▸ **What needs to be done**:
In your copy of the data, omit the pictures and keep all else exactly as given.

== Information supplied ==

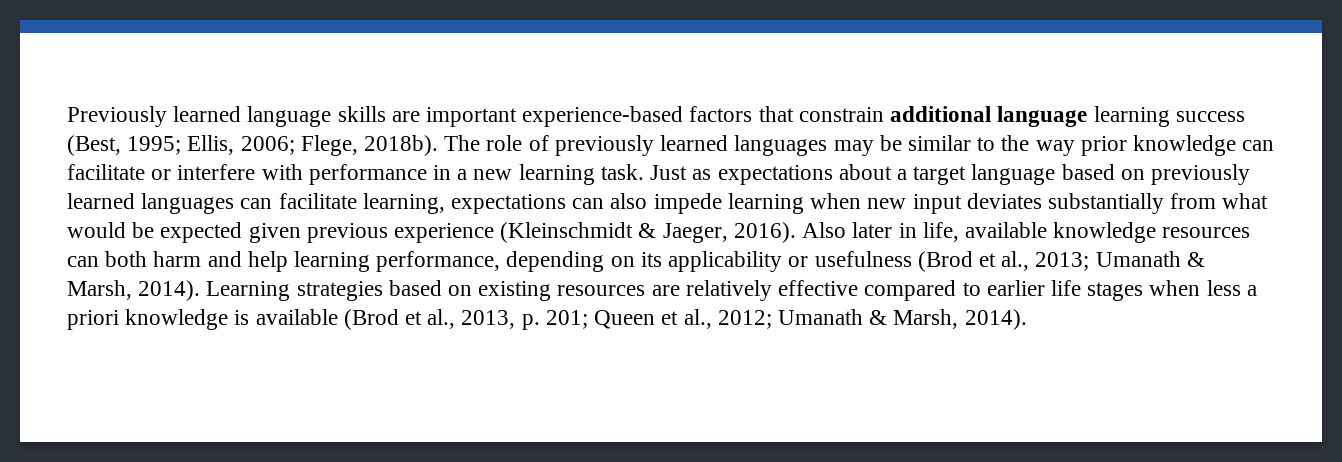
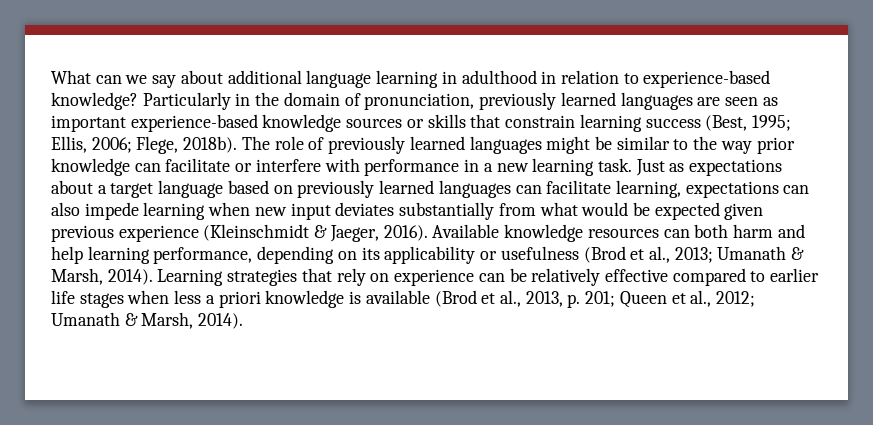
[67,106,1088,127] Previously learned language skills are important experience-based factors that constrain additional language -> [51,70,771,88] [51,92,778,110] [51,114,576,132] What can we say about additional language learning in adulthood in relation to experience-based knowledge? Particularly in the domain of pronunciation, previously learned languages are seen as important experience-based knowledge sources or skills that constrain
[833,140,874,156] may -> [546,136,591,154] might
[802,222,1047,242] Also later in life, available -> [432,224,500,238] Available
[388,280,680,301] based on existing resources are -> [301,268,527,286] that rely on experience can be

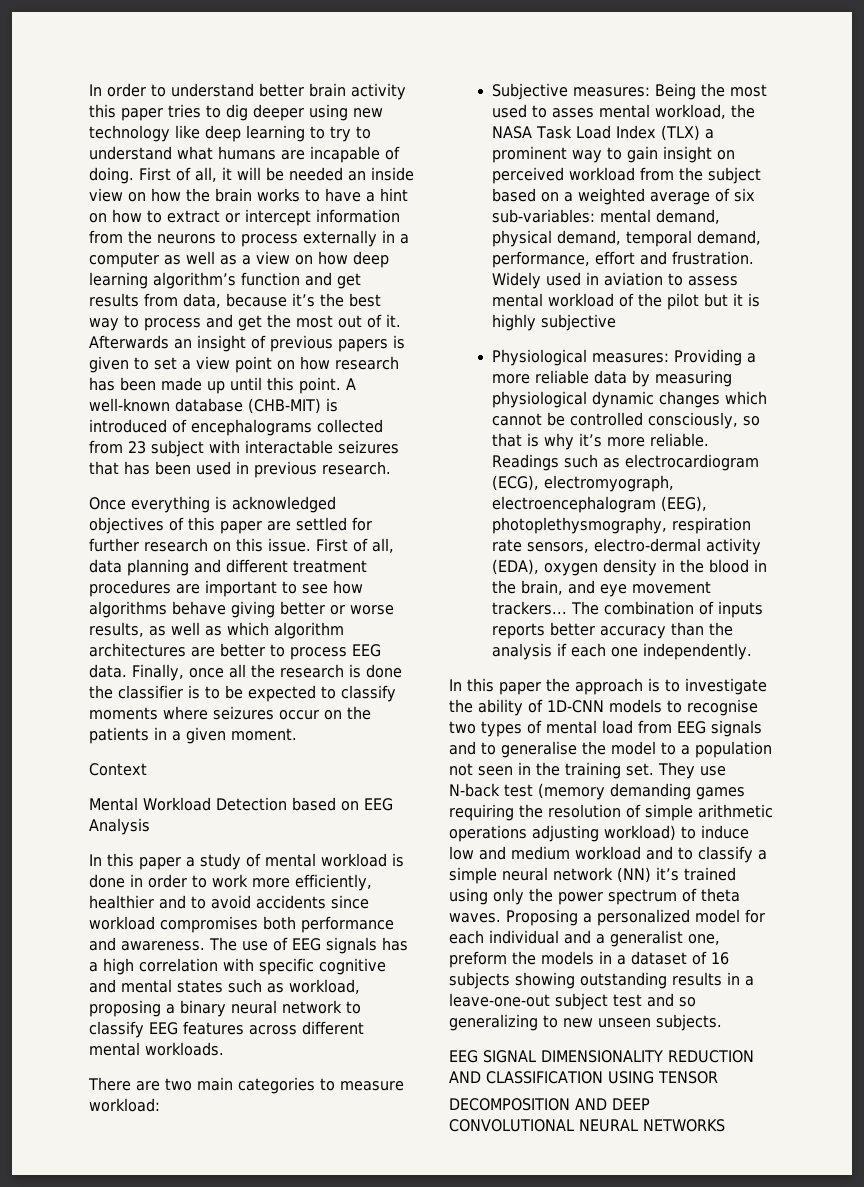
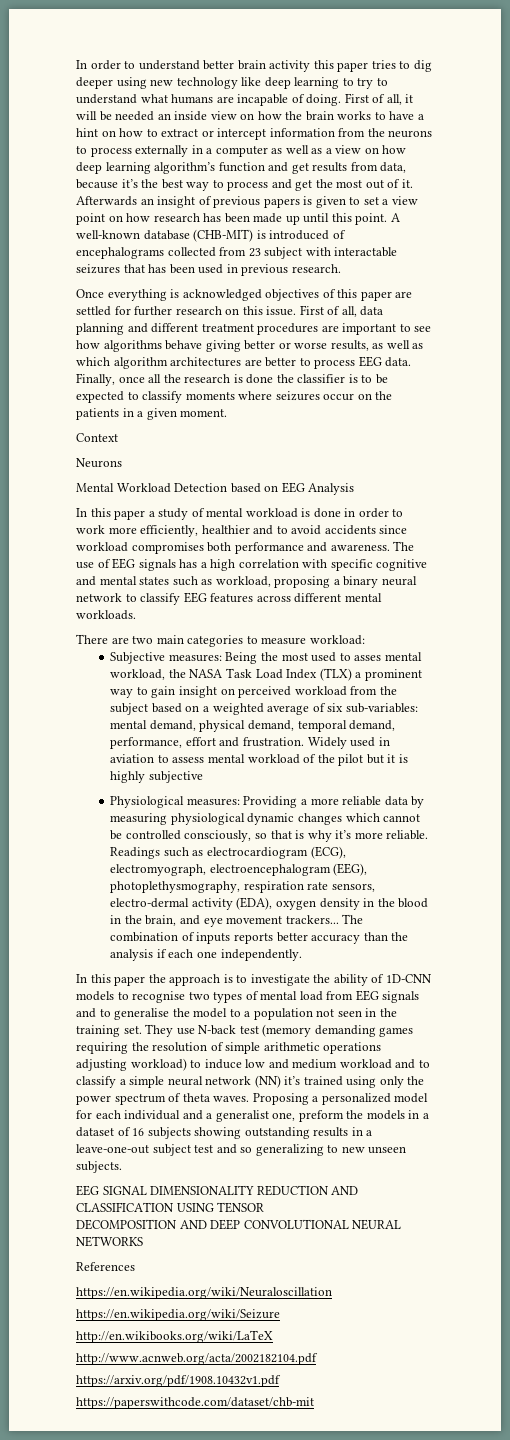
(147, 769) none -> [76,458,122,468] // Neurons
(725, 1125) none -> [76,1262,135,1271] [76,1287,332,1299] [76,1309,280,1321] [76,1330,273,1343] [76,1353,318,1365] [76,1375,281,1387] [76,1397,314,1409] // References // https://en.wikipedia.org/wiki/Neuraloscillation // https://en.wikipedia.org/wiki/Seizure // http://en.wikibooks.org/wiki/LaTeX // http://www.acnweb.org/acta/2002182104.pdf // https://arxiv.org/pdf/1908.10432v1.pdf // https://paperswithcode.com/dataset/chb-mit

===

▸ **Exercise output**:
[67,106,1088,127] Previously learned language skills are important experience-based factors that constrain additional language -> [51,70,771,88] [51,92,778,110] [51,114,576,132] What can we say about additional language learning in adulthood in relation to experience-based knowledge? Particularly in the domain of pronunciation, previously learned languages are seen as important experience-based knowledge sources or skills that constrain
[833,140,874,156] may -> [546,136,591,154] might
[802,222,1047,242] Also later in life, available -> [432,224,500,238] Available
[388,280,680,301] based on existing resources are -> [301,268,527,286] that rely on experience can be

(147, 769) none -> [76,458,122,468] // Neurons
(725, 1125) none -> [76,1262,135,1271] [76,1287,332,1299] [76,1309,280,1321] [76,1330,273,1343] [76,1353,318,1365] [76,1375,281,1387] [76,1397,314,1409] // References // https://en.wikipedia.org/wiki/Neuraloscillation // https://en.wikipedia.org/wiki/Seizure // http://en.wikibooks.org/wiki/LaTeX // http://www.acnweb.org/acta/2002182104.pdf // https://arxiv.org/pdf/1908.10432v1.pdf // https://paperswithcode.com/dataset/chb-mit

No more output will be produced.